Activist New York, Ongoing
Activist New York explores the drama of social activism in New York City from the 17th century right up to the present. In a town renowned for its in-your-face persona, citizens of the city have banded together on issues as diverse as historic preservation, civil rights, wages, sexual orientation, and religious freedom. Using artifacts, photographs, audio and visual presentations, as well as interactive components that seek to tell the entire story of activism in the five boroughs,
Timescapes: A Multimedia Portrait of New York, Ongoing
Timescapes, an engrossing 22-minute multimedia experience, traces the growth of New York City from a settlement of a few hundred Europeans, Africans, and Native Americans to its present status as one of the world’s great cities. Created by Jake Barton of Local Projects and James Sanders, co-writer of the PBS series New York: A Documentary History, and narrated by actor Stanley Tucci, the film features animated maps and archival photographs, prints, and paintings from the Museum’s collections.

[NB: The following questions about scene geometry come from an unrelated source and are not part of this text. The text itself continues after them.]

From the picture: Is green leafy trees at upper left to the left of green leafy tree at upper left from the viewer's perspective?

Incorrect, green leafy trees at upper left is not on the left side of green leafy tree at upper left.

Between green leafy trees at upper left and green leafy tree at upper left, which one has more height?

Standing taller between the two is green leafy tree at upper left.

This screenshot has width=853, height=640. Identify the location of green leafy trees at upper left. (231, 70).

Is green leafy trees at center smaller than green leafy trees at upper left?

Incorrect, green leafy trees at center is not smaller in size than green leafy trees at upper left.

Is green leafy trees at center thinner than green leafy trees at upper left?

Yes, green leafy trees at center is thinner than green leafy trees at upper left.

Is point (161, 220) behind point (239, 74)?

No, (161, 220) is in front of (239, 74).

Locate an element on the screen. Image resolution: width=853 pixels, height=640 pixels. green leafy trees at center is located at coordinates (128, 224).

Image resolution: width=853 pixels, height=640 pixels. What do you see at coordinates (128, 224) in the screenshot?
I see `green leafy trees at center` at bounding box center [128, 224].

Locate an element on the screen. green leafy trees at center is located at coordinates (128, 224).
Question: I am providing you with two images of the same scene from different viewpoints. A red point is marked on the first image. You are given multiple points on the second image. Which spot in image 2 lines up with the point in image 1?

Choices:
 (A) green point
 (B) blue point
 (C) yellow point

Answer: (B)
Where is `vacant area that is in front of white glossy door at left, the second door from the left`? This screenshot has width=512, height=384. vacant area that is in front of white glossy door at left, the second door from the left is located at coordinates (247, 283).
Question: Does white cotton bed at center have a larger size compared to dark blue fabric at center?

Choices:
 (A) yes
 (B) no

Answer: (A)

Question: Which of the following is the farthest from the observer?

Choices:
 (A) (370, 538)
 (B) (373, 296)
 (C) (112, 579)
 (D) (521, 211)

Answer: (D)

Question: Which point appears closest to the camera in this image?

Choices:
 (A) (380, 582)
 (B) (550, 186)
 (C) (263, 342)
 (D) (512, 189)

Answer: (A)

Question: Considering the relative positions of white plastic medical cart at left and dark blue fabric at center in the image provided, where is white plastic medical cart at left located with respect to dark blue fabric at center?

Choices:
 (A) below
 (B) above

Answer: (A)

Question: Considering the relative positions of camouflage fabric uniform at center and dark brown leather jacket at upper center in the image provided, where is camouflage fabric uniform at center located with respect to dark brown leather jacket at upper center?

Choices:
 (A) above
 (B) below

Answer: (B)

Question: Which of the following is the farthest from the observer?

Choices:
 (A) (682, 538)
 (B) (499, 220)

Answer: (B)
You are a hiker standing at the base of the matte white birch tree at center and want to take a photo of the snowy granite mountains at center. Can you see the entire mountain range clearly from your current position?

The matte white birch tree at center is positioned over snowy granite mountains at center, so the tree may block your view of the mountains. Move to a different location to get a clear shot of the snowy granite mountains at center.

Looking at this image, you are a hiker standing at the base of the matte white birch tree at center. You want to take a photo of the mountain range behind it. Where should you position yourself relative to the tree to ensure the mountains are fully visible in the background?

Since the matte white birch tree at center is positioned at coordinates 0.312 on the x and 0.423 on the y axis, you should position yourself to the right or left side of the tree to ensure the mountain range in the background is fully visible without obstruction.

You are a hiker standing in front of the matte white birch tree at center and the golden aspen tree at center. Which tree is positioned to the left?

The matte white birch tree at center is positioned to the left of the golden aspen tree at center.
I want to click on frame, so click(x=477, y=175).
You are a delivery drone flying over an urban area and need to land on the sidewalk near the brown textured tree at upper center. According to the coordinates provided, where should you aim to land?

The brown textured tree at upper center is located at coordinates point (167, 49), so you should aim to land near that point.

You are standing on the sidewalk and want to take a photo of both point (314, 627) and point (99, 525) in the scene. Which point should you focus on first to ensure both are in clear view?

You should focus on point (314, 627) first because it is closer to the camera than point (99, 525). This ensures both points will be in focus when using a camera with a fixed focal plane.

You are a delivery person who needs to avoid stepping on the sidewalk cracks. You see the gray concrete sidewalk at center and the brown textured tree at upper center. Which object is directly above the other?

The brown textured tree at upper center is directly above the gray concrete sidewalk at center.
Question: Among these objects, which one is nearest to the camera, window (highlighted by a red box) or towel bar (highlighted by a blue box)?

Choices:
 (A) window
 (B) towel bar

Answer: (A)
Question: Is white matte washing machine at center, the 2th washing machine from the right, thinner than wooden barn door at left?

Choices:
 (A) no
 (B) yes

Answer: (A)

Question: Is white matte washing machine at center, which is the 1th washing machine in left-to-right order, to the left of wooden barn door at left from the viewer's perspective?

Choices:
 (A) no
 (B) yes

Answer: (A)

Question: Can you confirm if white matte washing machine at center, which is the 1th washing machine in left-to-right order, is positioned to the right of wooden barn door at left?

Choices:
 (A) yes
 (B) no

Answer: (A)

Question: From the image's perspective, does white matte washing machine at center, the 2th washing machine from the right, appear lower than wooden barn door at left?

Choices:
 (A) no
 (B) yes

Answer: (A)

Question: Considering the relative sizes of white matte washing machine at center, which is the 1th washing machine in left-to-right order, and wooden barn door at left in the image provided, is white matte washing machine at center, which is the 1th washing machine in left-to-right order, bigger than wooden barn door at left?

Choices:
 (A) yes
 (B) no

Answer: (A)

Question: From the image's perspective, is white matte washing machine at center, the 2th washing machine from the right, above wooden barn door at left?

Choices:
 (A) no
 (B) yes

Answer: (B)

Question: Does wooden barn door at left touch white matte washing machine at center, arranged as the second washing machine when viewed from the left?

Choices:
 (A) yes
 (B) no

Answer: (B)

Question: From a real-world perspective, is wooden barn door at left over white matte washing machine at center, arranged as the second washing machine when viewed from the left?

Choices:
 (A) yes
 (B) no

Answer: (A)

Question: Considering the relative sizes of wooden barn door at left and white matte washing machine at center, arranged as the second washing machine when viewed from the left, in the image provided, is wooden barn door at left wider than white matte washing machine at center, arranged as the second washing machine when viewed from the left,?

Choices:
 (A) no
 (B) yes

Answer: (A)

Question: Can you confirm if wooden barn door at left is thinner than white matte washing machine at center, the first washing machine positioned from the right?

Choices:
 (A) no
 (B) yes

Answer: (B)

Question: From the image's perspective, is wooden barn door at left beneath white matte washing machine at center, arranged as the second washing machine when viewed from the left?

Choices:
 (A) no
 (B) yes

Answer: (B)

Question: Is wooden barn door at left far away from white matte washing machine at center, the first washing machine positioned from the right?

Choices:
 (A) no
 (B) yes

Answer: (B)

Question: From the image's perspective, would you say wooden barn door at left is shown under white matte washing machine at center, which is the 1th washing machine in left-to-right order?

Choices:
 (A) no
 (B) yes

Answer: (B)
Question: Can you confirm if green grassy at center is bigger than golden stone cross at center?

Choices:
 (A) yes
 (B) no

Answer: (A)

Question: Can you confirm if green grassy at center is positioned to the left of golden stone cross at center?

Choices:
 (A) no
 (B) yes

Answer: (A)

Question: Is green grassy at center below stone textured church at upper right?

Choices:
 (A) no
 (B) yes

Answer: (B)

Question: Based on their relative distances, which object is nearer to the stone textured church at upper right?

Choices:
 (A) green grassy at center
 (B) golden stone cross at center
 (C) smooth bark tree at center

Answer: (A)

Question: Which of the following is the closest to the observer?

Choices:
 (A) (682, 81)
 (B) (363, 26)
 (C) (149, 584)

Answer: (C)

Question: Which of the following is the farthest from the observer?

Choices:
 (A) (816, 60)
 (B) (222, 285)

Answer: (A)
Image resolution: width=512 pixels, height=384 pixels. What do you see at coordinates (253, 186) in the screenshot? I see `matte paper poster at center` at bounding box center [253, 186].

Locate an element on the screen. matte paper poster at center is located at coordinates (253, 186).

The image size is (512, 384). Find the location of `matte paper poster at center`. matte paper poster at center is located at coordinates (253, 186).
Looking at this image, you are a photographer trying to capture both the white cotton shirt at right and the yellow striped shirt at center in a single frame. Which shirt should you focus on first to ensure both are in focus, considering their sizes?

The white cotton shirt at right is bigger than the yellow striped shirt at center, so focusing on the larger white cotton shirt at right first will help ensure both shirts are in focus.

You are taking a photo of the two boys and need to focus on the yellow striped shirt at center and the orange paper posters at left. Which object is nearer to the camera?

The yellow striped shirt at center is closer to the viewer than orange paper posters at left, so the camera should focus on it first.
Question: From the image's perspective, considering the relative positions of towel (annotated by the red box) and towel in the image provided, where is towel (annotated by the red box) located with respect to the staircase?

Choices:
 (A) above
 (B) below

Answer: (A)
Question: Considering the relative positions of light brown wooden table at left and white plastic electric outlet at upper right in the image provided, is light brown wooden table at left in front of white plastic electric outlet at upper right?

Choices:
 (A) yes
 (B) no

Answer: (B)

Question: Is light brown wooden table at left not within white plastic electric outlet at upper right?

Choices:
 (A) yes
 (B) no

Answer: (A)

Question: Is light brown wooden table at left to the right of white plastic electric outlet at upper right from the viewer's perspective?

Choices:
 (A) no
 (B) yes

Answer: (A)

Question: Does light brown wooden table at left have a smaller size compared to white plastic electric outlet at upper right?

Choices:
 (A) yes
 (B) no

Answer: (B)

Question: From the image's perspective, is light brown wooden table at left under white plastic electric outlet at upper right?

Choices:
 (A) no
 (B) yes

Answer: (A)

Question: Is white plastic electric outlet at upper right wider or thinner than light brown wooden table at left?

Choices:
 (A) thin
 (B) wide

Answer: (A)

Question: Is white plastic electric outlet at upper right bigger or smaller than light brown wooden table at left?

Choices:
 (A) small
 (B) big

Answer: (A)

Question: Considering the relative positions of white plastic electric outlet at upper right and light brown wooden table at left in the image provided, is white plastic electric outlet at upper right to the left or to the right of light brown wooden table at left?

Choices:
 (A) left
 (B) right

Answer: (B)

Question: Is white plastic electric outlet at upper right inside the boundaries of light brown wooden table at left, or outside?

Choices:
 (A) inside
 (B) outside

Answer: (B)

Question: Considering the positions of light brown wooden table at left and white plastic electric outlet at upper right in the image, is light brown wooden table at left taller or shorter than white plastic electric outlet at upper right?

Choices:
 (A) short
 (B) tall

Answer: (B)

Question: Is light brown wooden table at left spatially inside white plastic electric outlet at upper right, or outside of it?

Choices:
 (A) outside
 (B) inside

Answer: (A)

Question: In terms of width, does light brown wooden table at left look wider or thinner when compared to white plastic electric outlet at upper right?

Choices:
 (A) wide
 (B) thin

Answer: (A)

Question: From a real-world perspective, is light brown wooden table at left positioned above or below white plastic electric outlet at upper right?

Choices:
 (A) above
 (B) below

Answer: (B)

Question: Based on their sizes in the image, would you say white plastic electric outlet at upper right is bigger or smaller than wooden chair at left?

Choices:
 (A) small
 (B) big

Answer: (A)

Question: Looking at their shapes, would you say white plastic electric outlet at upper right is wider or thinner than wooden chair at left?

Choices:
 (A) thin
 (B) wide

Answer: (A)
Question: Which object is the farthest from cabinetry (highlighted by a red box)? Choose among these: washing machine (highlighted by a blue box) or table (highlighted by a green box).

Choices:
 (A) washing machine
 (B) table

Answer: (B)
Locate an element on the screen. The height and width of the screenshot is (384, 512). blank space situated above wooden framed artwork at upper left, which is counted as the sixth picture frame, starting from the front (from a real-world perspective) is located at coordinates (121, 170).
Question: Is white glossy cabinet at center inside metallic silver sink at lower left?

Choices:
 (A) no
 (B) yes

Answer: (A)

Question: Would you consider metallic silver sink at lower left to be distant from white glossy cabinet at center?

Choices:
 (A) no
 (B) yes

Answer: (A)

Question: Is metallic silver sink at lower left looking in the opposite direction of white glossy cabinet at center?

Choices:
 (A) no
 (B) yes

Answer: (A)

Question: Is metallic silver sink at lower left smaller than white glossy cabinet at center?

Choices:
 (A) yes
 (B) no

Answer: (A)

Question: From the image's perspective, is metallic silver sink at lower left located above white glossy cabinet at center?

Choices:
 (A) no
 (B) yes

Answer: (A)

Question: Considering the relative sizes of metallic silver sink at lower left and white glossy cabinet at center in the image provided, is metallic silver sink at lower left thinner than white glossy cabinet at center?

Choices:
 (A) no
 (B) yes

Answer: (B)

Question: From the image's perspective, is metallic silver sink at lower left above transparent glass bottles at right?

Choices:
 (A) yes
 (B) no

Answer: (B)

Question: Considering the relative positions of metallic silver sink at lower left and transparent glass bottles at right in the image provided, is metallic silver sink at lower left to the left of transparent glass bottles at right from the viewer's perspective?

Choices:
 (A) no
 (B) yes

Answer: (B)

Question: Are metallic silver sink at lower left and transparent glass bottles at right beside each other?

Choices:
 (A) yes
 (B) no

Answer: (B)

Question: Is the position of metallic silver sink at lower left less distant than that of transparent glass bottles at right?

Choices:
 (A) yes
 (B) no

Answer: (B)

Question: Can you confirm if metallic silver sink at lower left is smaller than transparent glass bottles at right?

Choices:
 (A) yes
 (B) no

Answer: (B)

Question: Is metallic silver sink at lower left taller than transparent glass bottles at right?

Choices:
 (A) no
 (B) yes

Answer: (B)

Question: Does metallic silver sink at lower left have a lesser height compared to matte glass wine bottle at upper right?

Designing Tomorrow: America’s World’s Fairs of the 1930s, Dec 5 through Mar 31
Designing Tomorrow: America’s World’s Fairs of the 1930s showcases six Depression-era expositions that brought visions of a brighter future to tens of millions of Americans. As many Americans still waited on bread lines, fairs in Chicago (1933/34), San Diego (1935/36), Dallas (1936), Cleveland (1936/37), San Francisco (1939/40), and New York (1939/40) foretold much of what would become commonplace in postwar America–from highways and the spread of suburbia to modernist skyscrapers and products such as electric toasters, nylon stockings, and television. The fairs looked forward to an era of prosperity, when ingenuity and innovation would transform not only American cities but also the everyday lives of American citizens. Visitors will see sleek, modern furniture and appliances of the era, vintage footage from the fairs, and futuristic drawings of the New York World’s Fair’s buildings from the Museum’s collection.
Currier & Ives and Other Winter Tales, Opens Dec 15th, 2012
Currier & Ives and Other Winter Tales presents highlights from the Museum’s exceptional collection of works by 19th-century New York’s preeminent printmakers. From 1834 to 1907, the firm of Currier & Ives produced more than a million prints for the mass market, many of them based on works by the leading artists of the day. Currier & Ives’s iconic winter scenes of skaters in Central Park, along with bucolic scenes of snow-covered small-town life, became the standard imagery for the American holiday season. Other treasures on view from the Museum’s collection bring the spirit of Currier & Ives’s winters to life, with 19th-century skating outfits, old-fashioned ice skates, and a real one horse open sleigh. Completing the wintry scene are notable paintings from the collection by New York artists, including Childe Hassam and John O’Brien Inman, depicting the distinctive light, color, and activity of old New York under the mantle of winter.
The museum is located at 1220 Fifth Ave East, Harlem. Consult their website for details: mcny.org. Opening hours: Daily 10am–6pm. Transport: Subway: 6 to 103rd St. Suggested donation: $10, seniors and students $6, children 12 and under free.
Disclosure: I am working with the museum on a project and was allowed complimentary admission.